Changing the pointer inside a function does not reflect outside the function

Question

void alloco(int *ppa)
{
    int i;
    printf("inside alloco %d\n",ppa);
    ppa = (int *)malloc(20);
    ppa[15] = 9;
    printf("size of a %d \n", sizeof(ppa));
    for(i=0;i<20;i++)
    printf("a[%d] = %d \n", i, ppa[i]);
}

int main()
{
    int *app = NULL;
    int i;
    printf("inside main\n");
    alloco(app);
    for(i=0;i<20;i++)
    printf("app[%d] = %d \n", i, app[i]);
    return(0);
}

Basically all I wanted to do is to pass a null pointer from my main to a function(alloco) which allocates memory/fills the same location the pointer is pointing to and returns. I am getting local prints correctly that is inside function(alloco) but not in main.

Am I doing anything wrong here?

Answer 1

C uses pass by value for function parameter passing. You can change the value at address pointed by app [i.e., ppa, in alloco()] from alloco() but cannot change the value of app. In other words, ppa is local to function alloco(). Changing the value of ppa won't be affecting (reflected to) app present in main().

If you want to change the value of app itself from alloco(), you need to pass a pointer to app (Pointer-to-Pointer).

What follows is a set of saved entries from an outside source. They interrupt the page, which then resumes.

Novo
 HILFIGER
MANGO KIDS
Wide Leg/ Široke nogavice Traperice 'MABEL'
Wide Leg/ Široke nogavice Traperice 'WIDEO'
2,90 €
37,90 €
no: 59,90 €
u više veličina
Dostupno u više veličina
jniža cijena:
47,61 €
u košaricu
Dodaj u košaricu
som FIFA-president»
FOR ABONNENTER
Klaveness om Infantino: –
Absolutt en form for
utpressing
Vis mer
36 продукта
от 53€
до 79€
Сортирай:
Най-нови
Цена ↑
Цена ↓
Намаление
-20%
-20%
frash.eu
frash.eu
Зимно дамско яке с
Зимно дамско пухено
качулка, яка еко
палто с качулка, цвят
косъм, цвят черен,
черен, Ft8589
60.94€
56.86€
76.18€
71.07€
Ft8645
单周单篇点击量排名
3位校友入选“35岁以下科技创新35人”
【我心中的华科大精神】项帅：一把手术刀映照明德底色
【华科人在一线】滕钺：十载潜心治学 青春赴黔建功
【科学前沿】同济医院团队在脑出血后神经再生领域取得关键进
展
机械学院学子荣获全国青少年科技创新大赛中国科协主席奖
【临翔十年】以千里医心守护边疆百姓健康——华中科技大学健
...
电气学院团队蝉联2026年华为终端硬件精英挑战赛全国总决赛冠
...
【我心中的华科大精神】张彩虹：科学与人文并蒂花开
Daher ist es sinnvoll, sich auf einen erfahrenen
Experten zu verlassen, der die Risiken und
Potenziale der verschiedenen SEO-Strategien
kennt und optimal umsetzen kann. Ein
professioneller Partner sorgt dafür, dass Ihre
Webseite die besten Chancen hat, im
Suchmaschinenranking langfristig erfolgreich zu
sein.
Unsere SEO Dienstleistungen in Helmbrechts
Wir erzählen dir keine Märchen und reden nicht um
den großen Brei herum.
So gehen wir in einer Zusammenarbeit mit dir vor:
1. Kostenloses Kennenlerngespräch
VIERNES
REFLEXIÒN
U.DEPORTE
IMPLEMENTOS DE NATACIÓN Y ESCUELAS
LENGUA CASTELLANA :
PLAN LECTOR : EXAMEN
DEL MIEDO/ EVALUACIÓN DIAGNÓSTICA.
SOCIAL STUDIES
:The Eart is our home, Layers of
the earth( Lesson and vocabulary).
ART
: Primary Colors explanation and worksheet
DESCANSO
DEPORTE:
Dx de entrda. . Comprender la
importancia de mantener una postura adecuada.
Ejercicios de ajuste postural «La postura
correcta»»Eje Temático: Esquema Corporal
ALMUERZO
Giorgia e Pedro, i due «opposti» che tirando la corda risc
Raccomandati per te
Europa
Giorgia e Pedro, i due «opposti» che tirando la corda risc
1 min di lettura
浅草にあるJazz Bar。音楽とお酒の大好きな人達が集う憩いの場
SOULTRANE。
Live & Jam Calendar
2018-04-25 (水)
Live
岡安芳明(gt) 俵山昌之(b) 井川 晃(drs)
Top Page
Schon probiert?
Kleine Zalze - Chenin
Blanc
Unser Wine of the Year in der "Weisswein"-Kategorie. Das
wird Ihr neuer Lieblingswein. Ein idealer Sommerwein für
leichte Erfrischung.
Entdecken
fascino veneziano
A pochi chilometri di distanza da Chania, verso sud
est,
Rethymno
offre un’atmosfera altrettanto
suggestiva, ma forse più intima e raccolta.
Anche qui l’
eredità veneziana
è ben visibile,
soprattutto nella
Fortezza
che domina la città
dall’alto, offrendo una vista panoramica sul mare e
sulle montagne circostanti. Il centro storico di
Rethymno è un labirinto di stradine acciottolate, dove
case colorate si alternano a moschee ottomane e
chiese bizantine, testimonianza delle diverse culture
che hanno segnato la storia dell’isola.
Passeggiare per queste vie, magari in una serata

Apart from this issue, in your code

ppa = (int *)malloc(20);  

is wrong. What you wanted is actually

ppa = malloc(20 * sizeof (int)); //argument is in bytes, not in `int` or any elements

or, better,

ppa = malloc(20 * sizeof * ppa);  //data type integrity

Also, it's worthy to mention that please do not cast the return value of malloc() and family in C.

One more thing, while printing a pointer, use %p format specifier, while printing size_t, use %zu, like

printf("inside alloco %p\n",ppa);

and

printf("size of a %zu\n", sizeof(ppa));  //sizeof returns size_t

Answer 2

You need this:

void alloco(int **ppa)
{
    int i;
    printf("inside alloco %p\n",ppa);
    *ppa = malloc(20 * sizeof(int));
    (*ppa)[15] = 9;     // rather pointless, in the loop below (*ppa)[15] will be
                        // overwritten anyway
    printf("size of a %d \n", sizeof(*ppa));  // rather pointless, not sure
                                              // what you want to print here

    for(i = 0; i < 20; i++)
      printf("a[%d] = %d \n", i, (*ppa)[i]);
}

int main()
{
    int *app = NULL;  // you can drop the '= NULL', it's useless, because
    int i;            // alloco(&app) will change the value of app anyway
    printf("inside main\n");
    alloco(&app);

    for(i = 0; i < 20; i++)
      printf("app[%d] = %d \n", i, app[i]);

    return 0;
}

In your program you pass a pointer to alloco which will be in the ppa parameter. This ppa parameter is just like a local variable inside of alloco and when you modify it, the original value you passed to the function in main(app) won't be modified.

In the corrected version, we pass a pointer to app. In alloco we dereference that pointer and write the malloced value to it.